Porter face au monde
Si votre bébé, porté sur le ventre, se retourne et se tortille pour regarder derrière lui ou sur le côté, s’il s’agite dans l’écharpe et a manifestement envie de regarder autour de lui et si vous pensez que le porter face au monde pourrait être une bonne solution, cette page est pour vous.
Le portage face au monde possède un certain nombres d’inconvénients auxquels on ne pense pas toujours, d’autant plus que cette façon de porter est plutôt courante dans notre culture :
- Il ne respecte ni la physiologie du bébé, particulièrement si le bébé est porté jambes pendantes (colonne tassée, cambrée par la position et le ventre du porteur, pas de soutien des cervicales, suspension par l’entrejambe), ni celle du porteur (cambrure au niveau des lombaires, poids du bébé sur l’avant, centres de gravité distants). Le bébé ne peut pas s’agripper au porteur.
- C’est la seule position de portage où les parties fragiles et vitales du corps du bébé sont exposées à des chocs éventuels (face, yeux, bouche, ventre et tous les organes mous qui ne sont alors pas protégés par la colonne et les côtes comme dans les autres positions où le ventre de bébé est en contact avec le corps du porteur) ; d’autant plus que le porteur, gêné dans sa vision par le volume du corps du bébé sur son ventre, a plus de chances de trébucher, de rentrer dans quelque chose ou quelqu’un, que s’il porte bébé sur le dos ou sur la hanche.
- Les artères fémorales, situées à l’intérieur des cuisses, peuvent être compressées par le tissu (si le bébé n’est pas en bouddha dans l’écharpe), ce qui gêne la circulation sanguine dans les jambes, surtout si elles sont pendantes (ce qui rend le retour veineux moins efficace).
- La poitrine de bébé est compressée par les pans de tissu qui passent dessus et peuvent gêner sa respiration.
- Il est difficile pour le bébé de dormir dans cette position : sa tête penche en avant, ce qui gêne les voies respiratoires, et peut ballotter si on ne la tient pas.
- Le contact visuel avec le porteur n’est pas possible : le bébé peut
avoir besoin de ce contact pour se rassurer, d’autant plus qu’il n’a pas de possibilité de « repli » contre le corps du porteur s’il est effrayé par une situation ou quelqu’un qui s’approche de lui. - Le portage face au monde peut engendrer une sur-stimulation visuelle et nerveuse, des tensions, voire du stress, à un âge où le cerveau du bébé ne lui permet pas d’analyser son environnement ni certaines situations, avec la sensation d’avancer seul dans le monde alors qu’il n’en est pas encore capable (pas encore d’ajustement entre les capacités cérébrales et le vécu physique et émotionnel ; ceci a également été constaté lors d’études sur les poussettes tournées face au monde trop tôt).
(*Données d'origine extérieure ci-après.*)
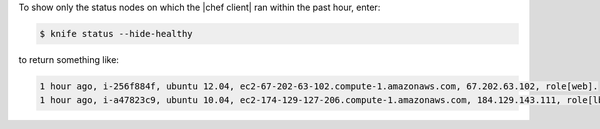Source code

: .. This is an included how-to. 


To show only the status nodes on which the |chef client| ran within the past hour, enter:

.. code-block:: bash

   $ knife status --hide-healthy
   
to return something like:

.. code-block:: bash

   1 hour ago, i-256f884f, ubuntu 12.04, ec2-67-202-63-102.compute-1.amazonaws.com, 67.202.63.102, role[web].
   1 hour ago, i-a47823c9, ubuntu 10.04, ec2-174-129-127-206.compute-1.amazonaws.com, 184.129.143.111, role[lb].
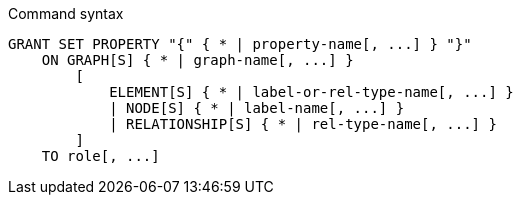 .Command syntax
[source, cypher]
-----
GRANT SET PROPERTY "{" { * | property-name[, ...] } "}"
    ON GRAPH[S] { * | graph-name[, ...] }
        [
            ELEMENT[S] { * | label-or-rel-type-name[, ...] }
            | NODE[S] { * | label-name[, ...] }
            | RELATIONSHIP[S] { * | rel-type-name[, ...] }
        ]
    TO role[, ...]
-----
Le principal avantage du face au monde est l’ouverture sur l’environnement avec un bon champ de vision, la possibilité pour bébé d’avoir de meilleures sensations dans le mouvement et d’être enfin dans le sens de la marche (porté dos à la route, il « recule » quand le porteur avance, ce qui peut être frustrant, voire désagréable pour lui à partir de 2 ou 3 mois), MAIS cette ouverture sur le monde est tout à fait possible avec les positions sur le dos et sur le côté, sans les autres inconvénients cités plus haut.
Le portage face au monde est un portage très occidental, parce que nous ne savons plus porter autrement que sur le ventre et que nous voulons permettre au bébé de répondre à son besoin d’ouverture sur l’environnement et d’être dans le sens de la marche, mais nulle part dans le monde où le portage traditionnel persiste on ne porte les bébés sur le ventre et encore plus rarement face au monde (bien que cette position existe parfois en portage sur le dos), pour des raisons pratiques, de port de charge et de liberté de mouvement. On peut donc en conclure que ce n’est pas un portage très spontané quand le portage est transmis à travers les générations.
Ce type de portage est donc à éviter ou à pratiquer avec parcimonie, dans des endroits calmes et sur de courtes périodes, avec un porteur plutôt statique. Dans tous les cas, il vaut mieux éviter de le pratiquer comme mode de portage habituel et de transport. Il peut cependant être utile dans certaines situations (bébé qui refuse d’être face au porteur, dans le cadre de l’adoption pour une proximité physique graduelle, bébé appareillé, portage assis, parent en fauteuil roulant, …). Pratiquer un « assis de profil » ou une position de « madone redressée » peut aussi être une alternative pour offrir un échange de regard rassurant avec bébé tout en lui permettant de choisir de regarder autour de lui ou de se blottir contre le porteur.